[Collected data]
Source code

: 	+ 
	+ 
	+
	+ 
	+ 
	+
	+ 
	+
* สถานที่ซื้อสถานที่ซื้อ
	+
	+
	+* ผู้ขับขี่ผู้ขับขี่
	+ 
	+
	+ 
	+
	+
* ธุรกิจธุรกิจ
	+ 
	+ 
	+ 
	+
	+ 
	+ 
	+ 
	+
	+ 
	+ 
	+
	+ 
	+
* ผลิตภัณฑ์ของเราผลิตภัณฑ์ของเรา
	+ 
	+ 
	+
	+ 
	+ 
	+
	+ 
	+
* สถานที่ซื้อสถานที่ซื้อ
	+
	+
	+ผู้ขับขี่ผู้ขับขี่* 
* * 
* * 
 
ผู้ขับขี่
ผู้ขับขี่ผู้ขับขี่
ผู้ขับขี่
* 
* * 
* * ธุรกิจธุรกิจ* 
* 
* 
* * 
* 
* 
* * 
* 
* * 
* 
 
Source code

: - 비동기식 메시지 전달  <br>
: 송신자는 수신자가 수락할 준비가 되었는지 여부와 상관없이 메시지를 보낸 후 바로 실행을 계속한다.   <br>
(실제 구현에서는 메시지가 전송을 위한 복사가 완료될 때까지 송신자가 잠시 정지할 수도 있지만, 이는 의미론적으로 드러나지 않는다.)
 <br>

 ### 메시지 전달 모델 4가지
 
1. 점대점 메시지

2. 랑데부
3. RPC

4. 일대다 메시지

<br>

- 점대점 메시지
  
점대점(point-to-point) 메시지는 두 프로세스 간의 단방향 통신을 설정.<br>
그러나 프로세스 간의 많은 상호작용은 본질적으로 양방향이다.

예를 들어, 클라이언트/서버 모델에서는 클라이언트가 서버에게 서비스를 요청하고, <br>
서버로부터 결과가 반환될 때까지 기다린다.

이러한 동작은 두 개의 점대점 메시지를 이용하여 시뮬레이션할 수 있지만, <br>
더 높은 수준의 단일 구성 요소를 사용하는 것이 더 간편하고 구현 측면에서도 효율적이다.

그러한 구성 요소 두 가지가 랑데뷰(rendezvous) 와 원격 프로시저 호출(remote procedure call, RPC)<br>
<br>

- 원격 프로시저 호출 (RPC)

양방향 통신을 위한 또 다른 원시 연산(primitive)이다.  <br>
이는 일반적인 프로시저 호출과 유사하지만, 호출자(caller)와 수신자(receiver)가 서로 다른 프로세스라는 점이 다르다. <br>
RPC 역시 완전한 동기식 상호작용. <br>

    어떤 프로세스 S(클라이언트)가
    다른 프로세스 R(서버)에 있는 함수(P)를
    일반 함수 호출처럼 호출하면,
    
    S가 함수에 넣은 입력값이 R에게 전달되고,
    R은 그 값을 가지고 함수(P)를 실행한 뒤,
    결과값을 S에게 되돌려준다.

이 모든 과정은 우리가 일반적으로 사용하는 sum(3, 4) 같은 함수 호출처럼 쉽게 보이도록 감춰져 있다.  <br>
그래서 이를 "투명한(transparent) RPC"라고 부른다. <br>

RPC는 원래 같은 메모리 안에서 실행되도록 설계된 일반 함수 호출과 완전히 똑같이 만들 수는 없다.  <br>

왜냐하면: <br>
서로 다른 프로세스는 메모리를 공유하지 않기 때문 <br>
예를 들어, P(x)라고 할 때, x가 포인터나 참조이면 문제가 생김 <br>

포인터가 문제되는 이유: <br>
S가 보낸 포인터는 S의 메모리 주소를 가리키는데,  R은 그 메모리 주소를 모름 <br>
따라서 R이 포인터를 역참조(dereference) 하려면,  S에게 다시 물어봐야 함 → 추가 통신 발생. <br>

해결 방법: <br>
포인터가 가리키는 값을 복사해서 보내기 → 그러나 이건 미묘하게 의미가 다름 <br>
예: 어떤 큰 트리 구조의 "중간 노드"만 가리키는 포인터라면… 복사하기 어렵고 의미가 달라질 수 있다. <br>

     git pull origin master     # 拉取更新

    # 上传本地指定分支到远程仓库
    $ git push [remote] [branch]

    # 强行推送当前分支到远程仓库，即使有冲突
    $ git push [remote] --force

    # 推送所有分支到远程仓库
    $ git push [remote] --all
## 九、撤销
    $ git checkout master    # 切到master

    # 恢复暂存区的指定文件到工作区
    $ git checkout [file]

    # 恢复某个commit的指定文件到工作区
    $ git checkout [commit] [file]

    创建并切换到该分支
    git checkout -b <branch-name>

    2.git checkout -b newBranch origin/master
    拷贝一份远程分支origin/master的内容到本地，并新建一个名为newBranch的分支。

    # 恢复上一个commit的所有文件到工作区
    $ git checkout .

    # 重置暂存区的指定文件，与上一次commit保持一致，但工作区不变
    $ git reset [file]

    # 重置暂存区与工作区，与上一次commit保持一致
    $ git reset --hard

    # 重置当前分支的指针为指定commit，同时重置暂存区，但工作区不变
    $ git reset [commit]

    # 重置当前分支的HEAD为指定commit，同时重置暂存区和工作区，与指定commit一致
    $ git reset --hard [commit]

[Exercise objective] From the first line of the records above to the line that contains "이러한 동작은 두 개의 점대점 메시지를 이용하여 시뮬레이션할 수 있지만, <br>", quote each line exactly.

[Answer to the problem]
Source code

: 	+ 
	+ 
	+
	+ 
	+ 
	+
	+ 
	+
* สถานที่ซื้อสถานที่ซื้อ
	+
	+
	+* ผู้ขับขี่ผู้ขับขี่
	+ 
	+
	+ 
	+
	+
* ธุรกิจธุรกิจ
	+ 
	+ 
	+ 
	+
	+ 
	+ 
	+ 
	+
	+ 
	+ 
	+
	+ 
	+
* ผลิตภัณฑ์ของเราผลิตภัณฑ์ของเรา
	+ 
	+ 
	+
	+ 
	+ 
	+
	+ 
	+
* สถานที่ซื้อสถานที่ซื้อ
	+
	+
	+ผู้ขับขี่ผู้ขับขี่* 
* * 
* * 
 
ผู้ขับขี่
ผู้ขับขี่ผู้ขับขี่
ผู้ขับขี่
* 
* * 
* * ธุรกิจธุรกิจ* 
* 
* 
* * 
* 
* 
* * 
* 
* * 
* 
 
Source code

: - 비동기식 메시지 전달  <br>
: 송신자는 수신자가 수락할 준비가 되었는지 여부와 상관없이 메시지를 보낸 후 바로 실행을 계속한다.   <br>
(실제 구현에서는 메시지가 전송을 위한 복사가 완료될 때까지 송신자가 잠시 정지할 수도 있지만, 이는 의미론적으로 드러나지 않는다.)
 <br>

 ### 메시지 전달 모델 4가지
 
1. 점대점 메시지

2. 랑데부
3. RPC

4. 일대다 메시지

<br>

- 점대점 메시지
  
점대점(point-to-point) 메시지는 두 프로세스 간의 단방향 통신을 설정.<br>
그러나 프로세스 간의 많은 상호작용은 본질적으로 양방향이다.

예를 들어, 클라이언트/서버 모델에서는 클라이언트가 서버에게 서비스를 요청하고, <br>
서버로부터 결과가 반환될 때까지 기다린다.

이러한 동작은 두 개의 점대점 메시지를 이용하여 시뮬레이션할 수 있지만, <br>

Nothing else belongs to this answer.